Budget-constrained Active Learning to Effectively De-censor Survival Data
Parsaee, Jiang, Friggstad et al.
Standard supervised learners attempt to learn a model from a labeled dataset. Given a small set of labeled instances, and a pool of unlabeled instances, a budgeted learner can use its given budget to pay to acquire the labels of some unlabeled instances, which it can then use to produce a model. Here, we explore budgeted learning in the context of survival datasets, which include (right) censored instances, where we know only a lower bound on an instance's time-to-event. Here, that learner can pay to (partially) label a censored instance -- e.g., to acquire the actual time for an instance [perhaps go from (3 yr, censored) to (7.2 yr, uncensored)], or other variants [e.g., learn about one more year, so go from (3 yr, censored) to either (4 yr, censored) or perhaps (3.2 yr, uncensored)]. This serves as a model of real world data collection, where follow-up with censored patients does not always lead to uncensoring, and how much information is given to the learner model during data collection is a function of the budget and the nature of the data itself. We provide both experimental and theoretical results for how to apply state-of-the-art budgeted learning algorithms to survival data and the respective limitations that exist in doing so. Our approach provides bounds and time complexity asymptotically equivalent to the standard active learning method BatchBALD. Moreover, empirical analysis on several survival tasks show that our model performs better than other potential approaches on several benchmarks.
academic
Budget-constrained Active Learning to Effectively De-censor Survival Data
This paper explores the problem of budget-constrained active learning on survival datasets. Survival data contains right-censored instances, where we only know a lower bound on the event occurrence time. Learners can pay a budget to (partially) de-censor instances, for example, obtaining the actual time "7.2 years, uncensored" from "(3 years, censored)", or other variants such as "(3 years, censored)" to "(4 years, censored)" or "(3.2 years, uncensored)". This simulates real-world data collection processes where follow-up on censored patients does not always result in de-censoring. The information gained by the learner model during data collection is a function of both budget and data characteristics.
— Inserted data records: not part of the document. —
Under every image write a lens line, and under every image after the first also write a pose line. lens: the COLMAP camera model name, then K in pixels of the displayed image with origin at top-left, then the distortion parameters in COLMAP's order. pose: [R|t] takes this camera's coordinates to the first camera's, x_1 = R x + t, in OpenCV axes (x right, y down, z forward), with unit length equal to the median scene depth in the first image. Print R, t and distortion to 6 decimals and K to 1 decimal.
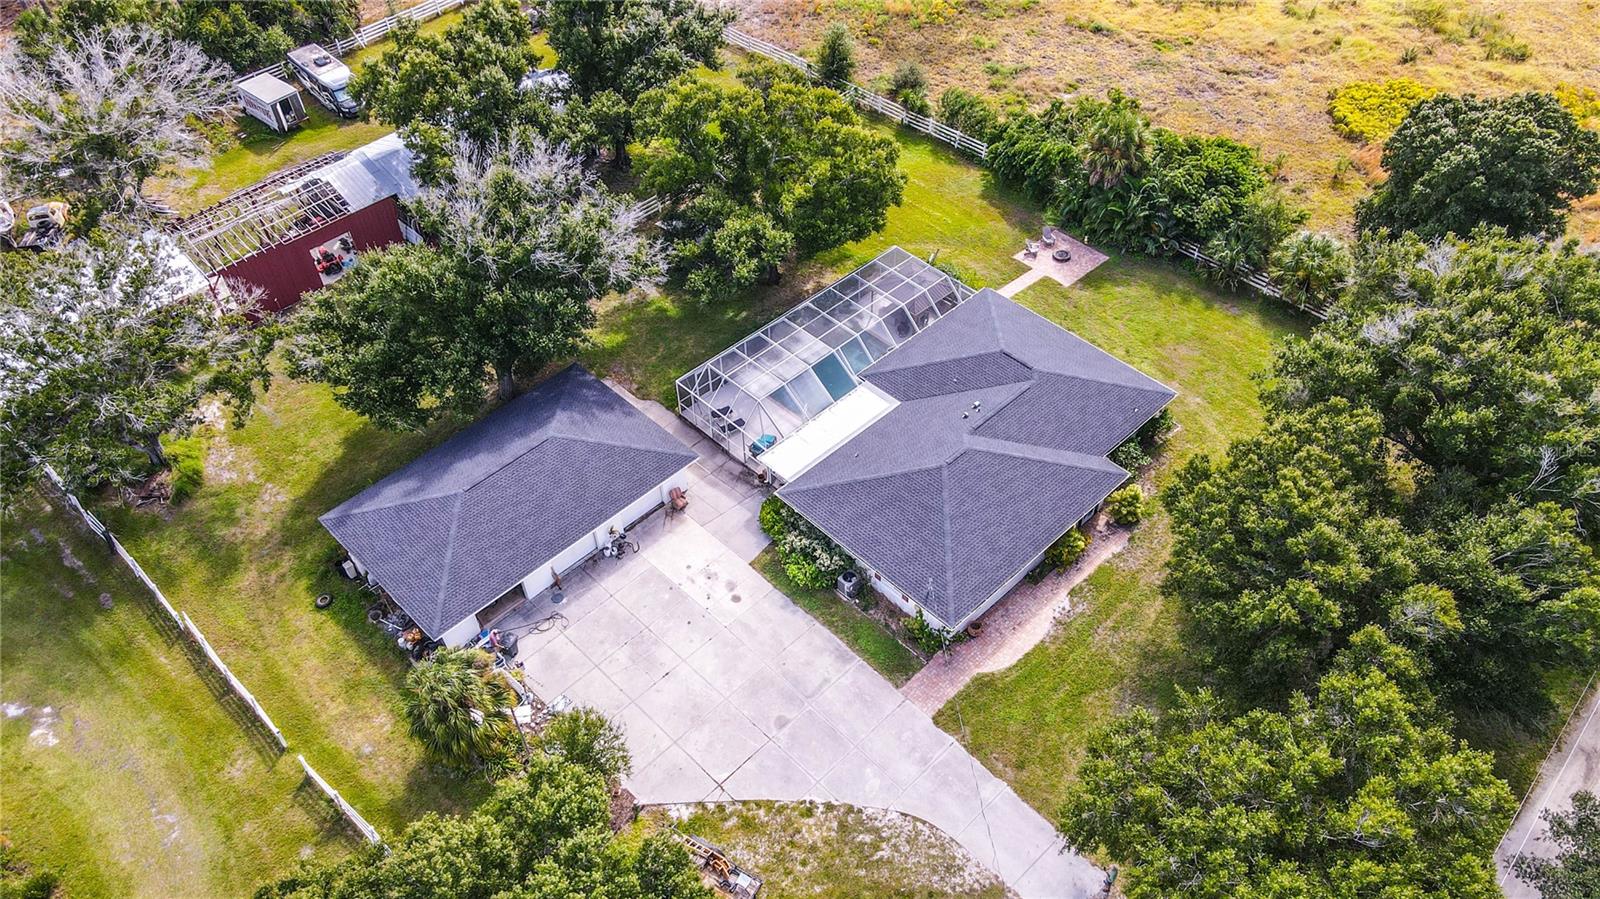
lens RADIAL K [[1185.9, 0, 797.2], [0, 1185.9, 456.3], [0, 0, 1]] dist [-0.001598, 0.031800]
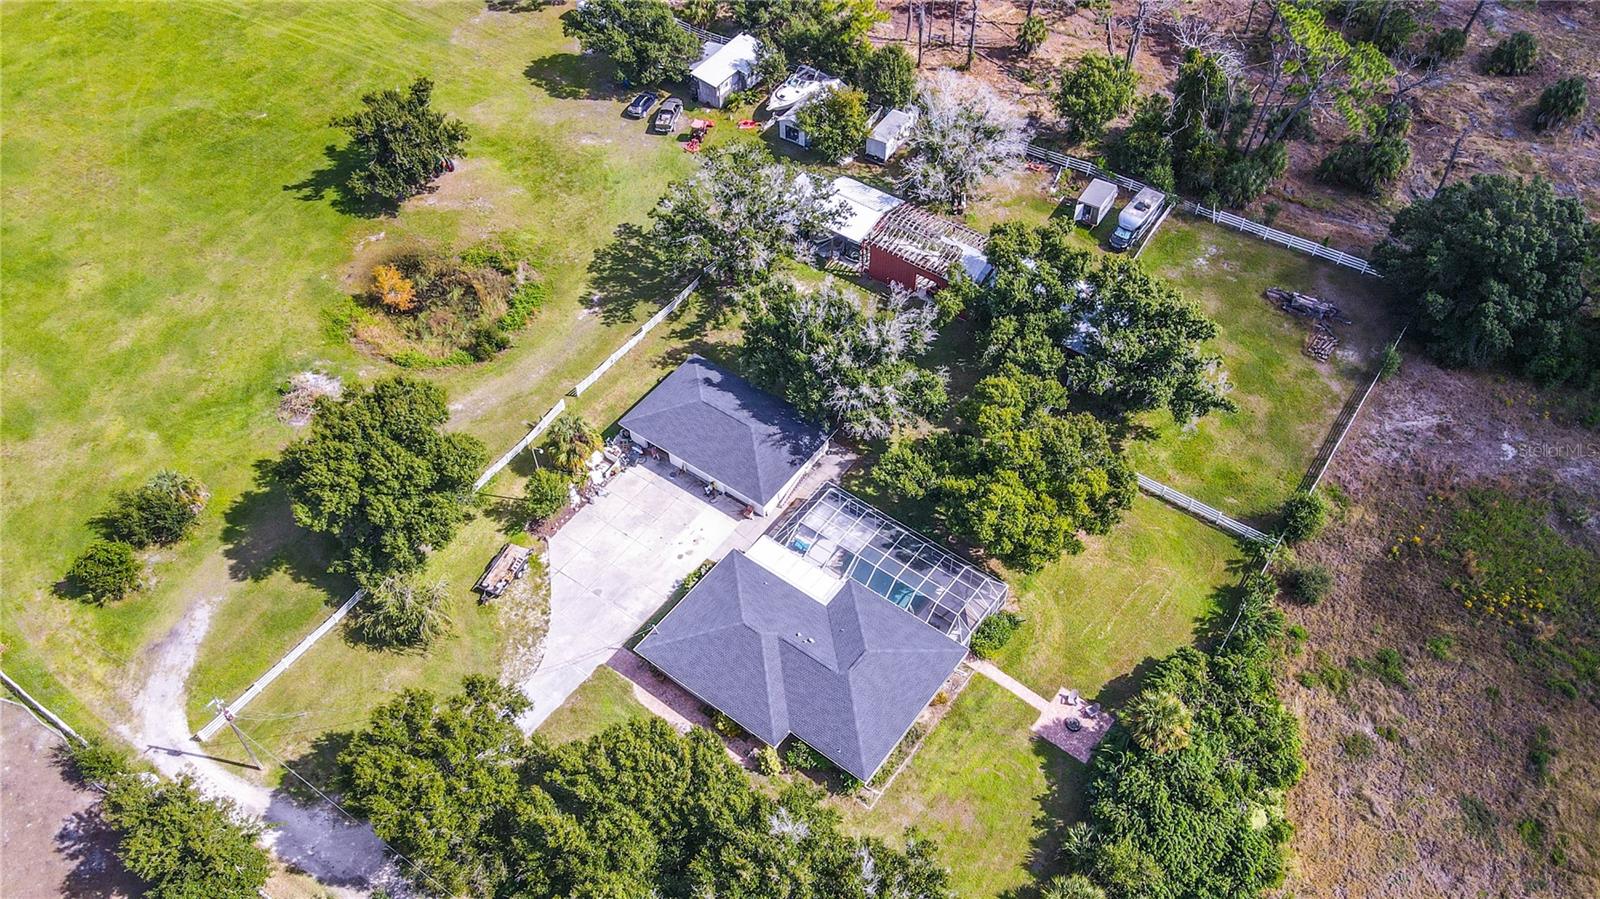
lens RADIAL K [[1185.9, 0, 790.2], [0, 1185.9, 457.6], [0, 0, 1]] dist [-0.001598, 0.031800]
pose [[0.154228, 0.768292, -0.621241, 0.882117], [-0.695311, 0.531112, 0.484213, -0.850371], [0.701966, 0.357277, 0.616114, 0.025698]]
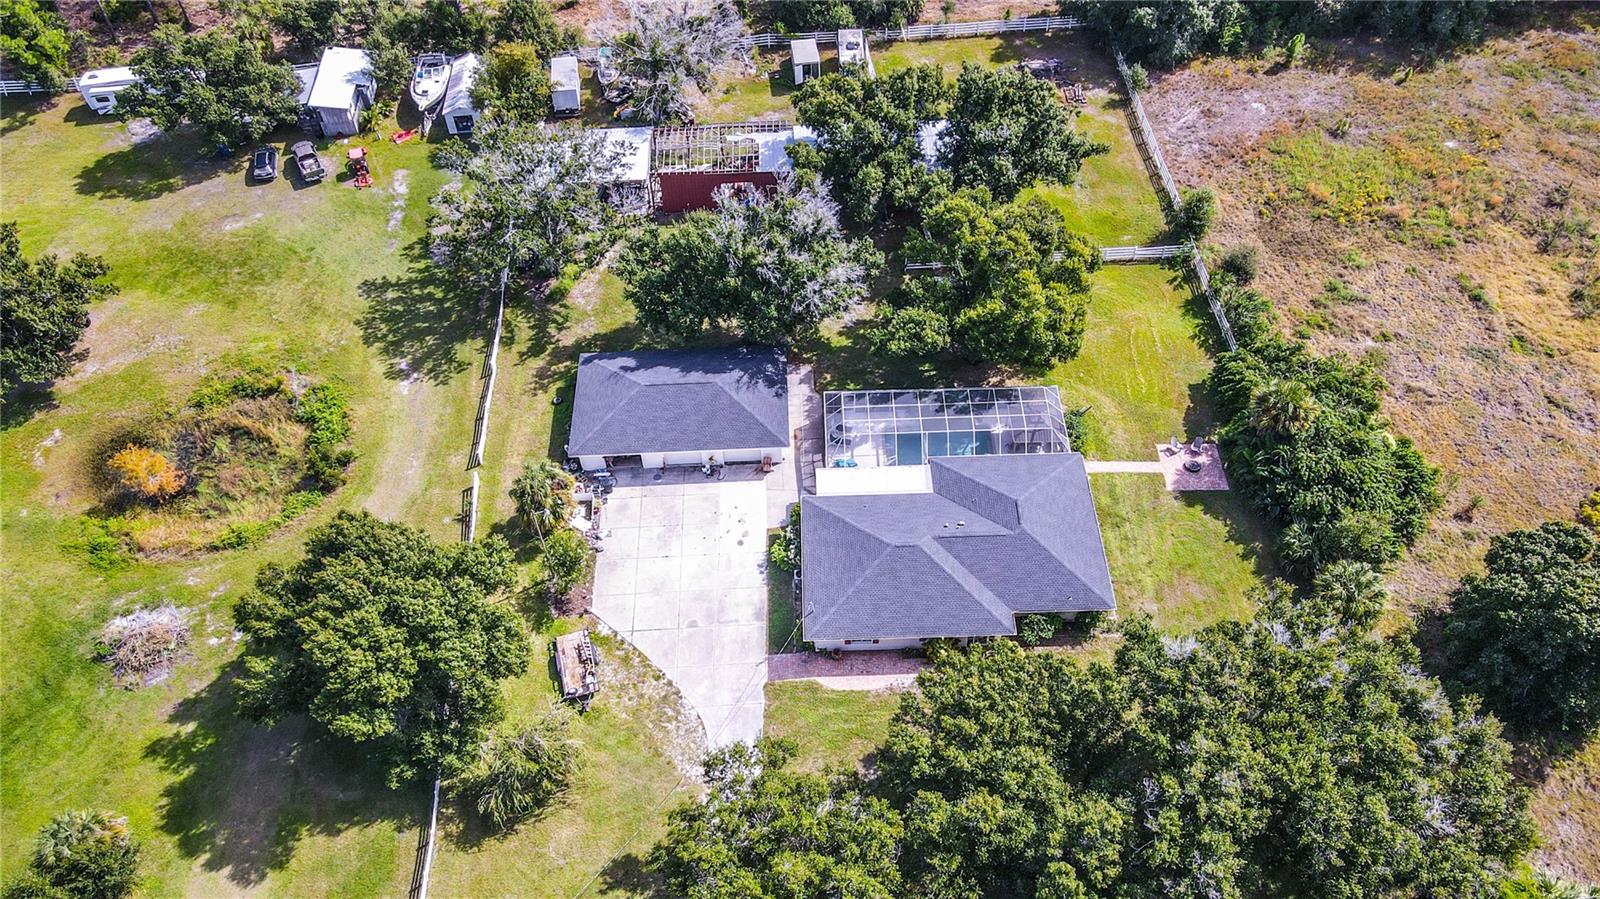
lens RADIAL K [[1185.9, 0, 794.7], [0, 1185.9, 465.5], [0, 0, 1]] dist [-0.001598, 0.031800]
pose [[0.733496, 0.525468, -0.431123, 0.553965], [-0.482449, 0.849296, 0.214332, -0.292921], [0.478776, 0.050783, 0.876467, -0.231066]]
Real-world data collection is costly, particularly in medical research, industrial testing, and similar domains. Traditional methods overlook budget constraints and the special nature of censored data, necessitating specialized approaches to handle such complex scenarios.
Maximum coverage problem research (Khuller et al., 1999)
Bayesian survival models (Qi et al., 2023)
Related active learning work (Vinzamuri et al., 2014; Hüttel et al., 2024)
Overall Assessment: This is a high-quality machine learning paper that innovatively addresses active learning for survival data under budget constraints. The method design is clever, theoretical analysis rigorous, and experimental validation comprehensive. While certain assumption limitations exist, it provides effective solutions to important practical applications with significant academic value and practical significance.